Instructions for the task | Starting at the line that contains "手のひら水平 && 左右に振る" and ending at the line that contains "## Releases", format those lines of the data below as a Markdown table with the columns Row and Line. Put a running number in Row for each line and leave out blank lines.

Provided information |
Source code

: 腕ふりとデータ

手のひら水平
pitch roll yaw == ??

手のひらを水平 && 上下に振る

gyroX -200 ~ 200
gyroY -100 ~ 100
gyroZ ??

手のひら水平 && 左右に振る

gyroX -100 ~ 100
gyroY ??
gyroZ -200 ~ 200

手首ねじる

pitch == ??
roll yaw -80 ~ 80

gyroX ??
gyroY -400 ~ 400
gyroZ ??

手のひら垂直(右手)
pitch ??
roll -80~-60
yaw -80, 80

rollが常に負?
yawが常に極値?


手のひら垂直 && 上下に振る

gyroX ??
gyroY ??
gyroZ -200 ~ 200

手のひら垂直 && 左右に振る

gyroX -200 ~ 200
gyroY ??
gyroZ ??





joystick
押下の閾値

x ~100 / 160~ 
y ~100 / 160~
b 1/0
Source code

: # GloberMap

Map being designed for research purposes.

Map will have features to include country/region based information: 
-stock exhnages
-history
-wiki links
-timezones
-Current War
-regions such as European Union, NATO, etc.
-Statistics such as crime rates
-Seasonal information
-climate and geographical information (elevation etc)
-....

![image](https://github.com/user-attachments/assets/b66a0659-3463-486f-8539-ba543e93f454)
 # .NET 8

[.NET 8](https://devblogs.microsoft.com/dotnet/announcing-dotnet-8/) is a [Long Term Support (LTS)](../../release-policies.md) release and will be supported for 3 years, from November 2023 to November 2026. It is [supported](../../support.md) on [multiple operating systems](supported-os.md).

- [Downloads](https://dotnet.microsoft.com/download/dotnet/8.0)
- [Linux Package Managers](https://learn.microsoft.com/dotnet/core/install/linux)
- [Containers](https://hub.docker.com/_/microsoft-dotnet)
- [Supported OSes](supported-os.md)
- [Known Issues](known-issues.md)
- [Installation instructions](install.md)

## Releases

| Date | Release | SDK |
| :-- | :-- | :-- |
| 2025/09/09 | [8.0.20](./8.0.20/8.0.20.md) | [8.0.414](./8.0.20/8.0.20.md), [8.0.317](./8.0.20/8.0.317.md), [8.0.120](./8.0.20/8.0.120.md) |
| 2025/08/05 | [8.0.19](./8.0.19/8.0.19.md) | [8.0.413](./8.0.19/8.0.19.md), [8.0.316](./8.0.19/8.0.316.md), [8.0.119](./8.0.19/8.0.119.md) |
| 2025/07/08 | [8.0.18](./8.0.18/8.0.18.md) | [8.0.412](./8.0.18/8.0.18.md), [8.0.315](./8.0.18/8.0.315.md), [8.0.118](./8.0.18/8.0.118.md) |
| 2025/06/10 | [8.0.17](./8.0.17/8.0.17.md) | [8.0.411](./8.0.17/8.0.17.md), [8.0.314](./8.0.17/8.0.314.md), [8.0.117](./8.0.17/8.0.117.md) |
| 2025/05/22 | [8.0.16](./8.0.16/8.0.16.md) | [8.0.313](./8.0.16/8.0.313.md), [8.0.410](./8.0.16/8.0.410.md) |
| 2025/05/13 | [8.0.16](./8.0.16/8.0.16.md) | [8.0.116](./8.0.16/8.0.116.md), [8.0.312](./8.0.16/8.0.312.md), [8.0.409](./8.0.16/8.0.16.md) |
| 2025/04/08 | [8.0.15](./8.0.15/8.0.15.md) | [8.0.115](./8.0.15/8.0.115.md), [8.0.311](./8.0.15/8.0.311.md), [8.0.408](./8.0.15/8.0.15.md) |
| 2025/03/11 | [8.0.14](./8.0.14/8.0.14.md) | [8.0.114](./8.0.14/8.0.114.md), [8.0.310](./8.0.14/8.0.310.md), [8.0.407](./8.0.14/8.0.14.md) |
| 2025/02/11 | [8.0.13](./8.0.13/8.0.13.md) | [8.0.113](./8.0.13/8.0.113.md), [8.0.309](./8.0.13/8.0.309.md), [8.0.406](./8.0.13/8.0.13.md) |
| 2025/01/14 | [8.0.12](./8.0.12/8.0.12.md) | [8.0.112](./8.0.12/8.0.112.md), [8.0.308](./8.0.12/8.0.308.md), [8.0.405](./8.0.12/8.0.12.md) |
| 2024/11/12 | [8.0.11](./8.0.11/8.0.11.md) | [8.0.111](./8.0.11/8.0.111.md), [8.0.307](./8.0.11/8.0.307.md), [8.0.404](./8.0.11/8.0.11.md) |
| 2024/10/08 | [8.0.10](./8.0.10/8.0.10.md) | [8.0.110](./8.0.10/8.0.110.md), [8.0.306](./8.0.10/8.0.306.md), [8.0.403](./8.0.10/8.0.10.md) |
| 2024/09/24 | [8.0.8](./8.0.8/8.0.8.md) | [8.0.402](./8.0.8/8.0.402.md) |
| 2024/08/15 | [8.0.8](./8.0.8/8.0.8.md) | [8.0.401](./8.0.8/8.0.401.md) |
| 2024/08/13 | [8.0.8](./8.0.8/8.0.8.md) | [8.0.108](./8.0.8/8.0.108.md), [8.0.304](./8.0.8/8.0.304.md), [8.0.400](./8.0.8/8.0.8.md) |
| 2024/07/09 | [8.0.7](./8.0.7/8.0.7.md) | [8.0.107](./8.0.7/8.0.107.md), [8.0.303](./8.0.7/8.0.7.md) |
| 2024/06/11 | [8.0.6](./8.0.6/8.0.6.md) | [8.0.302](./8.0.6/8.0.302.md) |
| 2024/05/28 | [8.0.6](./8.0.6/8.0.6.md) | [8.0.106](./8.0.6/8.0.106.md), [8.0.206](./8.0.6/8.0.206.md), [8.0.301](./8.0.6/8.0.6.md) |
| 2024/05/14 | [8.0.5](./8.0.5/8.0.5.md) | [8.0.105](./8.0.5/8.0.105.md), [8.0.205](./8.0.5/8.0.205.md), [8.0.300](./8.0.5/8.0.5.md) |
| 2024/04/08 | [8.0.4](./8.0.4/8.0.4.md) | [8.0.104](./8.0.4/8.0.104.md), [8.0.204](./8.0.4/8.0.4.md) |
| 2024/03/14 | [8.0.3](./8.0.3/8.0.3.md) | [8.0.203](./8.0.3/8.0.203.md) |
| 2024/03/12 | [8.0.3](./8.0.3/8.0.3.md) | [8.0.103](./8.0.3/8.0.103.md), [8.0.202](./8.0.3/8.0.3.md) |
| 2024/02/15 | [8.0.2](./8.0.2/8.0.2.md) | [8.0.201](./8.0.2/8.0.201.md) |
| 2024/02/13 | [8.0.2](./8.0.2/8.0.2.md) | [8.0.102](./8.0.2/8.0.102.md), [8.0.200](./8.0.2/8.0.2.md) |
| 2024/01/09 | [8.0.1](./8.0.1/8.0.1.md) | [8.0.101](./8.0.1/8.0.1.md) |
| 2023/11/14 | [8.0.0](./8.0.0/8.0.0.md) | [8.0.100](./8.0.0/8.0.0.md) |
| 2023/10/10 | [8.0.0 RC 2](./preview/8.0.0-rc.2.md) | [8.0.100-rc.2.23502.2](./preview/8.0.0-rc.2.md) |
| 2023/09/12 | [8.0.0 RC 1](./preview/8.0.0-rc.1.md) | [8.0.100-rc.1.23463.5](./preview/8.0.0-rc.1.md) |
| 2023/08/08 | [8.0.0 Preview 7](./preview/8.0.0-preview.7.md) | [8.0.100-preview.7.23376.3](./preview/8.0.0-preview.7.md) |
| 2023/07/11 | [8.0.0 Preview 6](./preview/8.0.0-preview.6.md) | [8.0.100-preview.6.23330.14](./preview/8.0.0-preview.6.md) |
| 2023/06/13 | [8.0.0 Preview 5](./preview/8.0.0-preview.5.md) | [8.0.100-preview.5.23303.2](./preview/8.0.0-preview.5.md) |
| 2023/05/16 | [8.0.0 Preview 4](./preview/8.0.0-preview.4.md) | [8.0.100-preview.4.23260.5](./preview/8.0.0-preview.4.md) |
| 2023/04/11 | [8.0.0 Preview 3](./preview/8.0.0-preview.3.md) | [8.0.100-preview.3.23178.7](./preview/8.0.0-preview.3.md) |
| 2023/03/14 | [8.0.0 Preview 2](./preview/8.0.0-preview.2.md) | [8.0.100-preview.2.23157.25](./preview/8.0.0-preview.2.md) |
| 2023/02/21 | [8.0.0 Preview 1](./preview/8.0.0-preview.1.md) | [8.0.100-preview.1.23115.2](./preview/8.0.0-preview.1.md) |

Finished task |
| Row | Line |
|---|---|
| 1 | 手のひら水平 && 左右に振る |
| 2 | gyroX -100 ~ 100 |
| 3 | gyroY ?? |
| 4 | gyroZ -200 ~ 200 |
| 5 | 手首ねじる |
| 6 | pitch == ?? |
| 7 | roll yaw -80 ~ 80 |
| 8 | gyroX ?? |
| 9 | gyroY -400 ~ 400 |
| 10 | gyroZ ?? |
| 11 | 手のひら垂直(右手) |
| 12 | pitch ?? |
| 13 | roll -80~-60 |
| 14 | yaw -80, 80 |
| 15 | rollが常に負? |
| 16 | yawが常に極値? |
| 17 | 手のひら垂直 && 上下に振る |
| 18 | gyroX ?? |
| 19 | gyroY ?? |
| 20 | gyroZ -200 ~ 200 |
| 21 | 手のひら垂直 && 左右に振る |
| 22 | gyroX -200 ~ 200 |
| 23 | gyroY ?? |
| 24 | gyroZ ?? |
| 25 | joystick |
| 26 | 押下の閾値 |
| 27 | x ~100 / 160~  |
| 28 | y ~100 / 160~ |
| 29 | b 1/0 |
| 30 | Source code |
| 31 | : # GloberMap |
| 32 | Map being designed for research purposes. |
| 33 | Map will have features to include country/region based information:  |
| 34 | -stock exhnages |
| 35 | -history |
| 36 | -wiki links |
| 37 | -timezones |
| 38 | -Current War |
| 39 | -regions such as European Union, NATO, etc. |
| 40 | -Statistics such as crime rates |
| 41 | -Seasonal information |
| 42 | -climate and geographical information (elevation etc) |
| 43 | -.... |
| 44 | ![image](https://github.com/user-attachments/assets/b66a0659-3463-486f-8539-ba543e93f454) |
| 45 |  # .NET 8 |
| 46 | [.NET 8](https://devblogs.microsoft.com/dotnet/announcing-dotnet-8/) is a [Long Term Support (LTS)](../../release-policies.md) release and will be supported for 3 years, from November 2023 to November 2026. It is [supported](../../support.md) on [multiple operating systems](supported-os.md). |
| 47 | - [Downloads](https://dotnet.microsoft.com/download/dotnet/8.0) |
| 48 | - [Linux Package Managers](https://learn.microsoft.com/dotnet/core/install/linux) |
| 49 | - [Containers](https://hub.docker.com/_/microsoft-dotnet) |
| 50 | - [Supported OSes](supported-os.md) |
| 51 | - [Known Issues](known-issues.md) |
| 52 | - [Installation instructions](install.md) |
| 53 | ## Releases |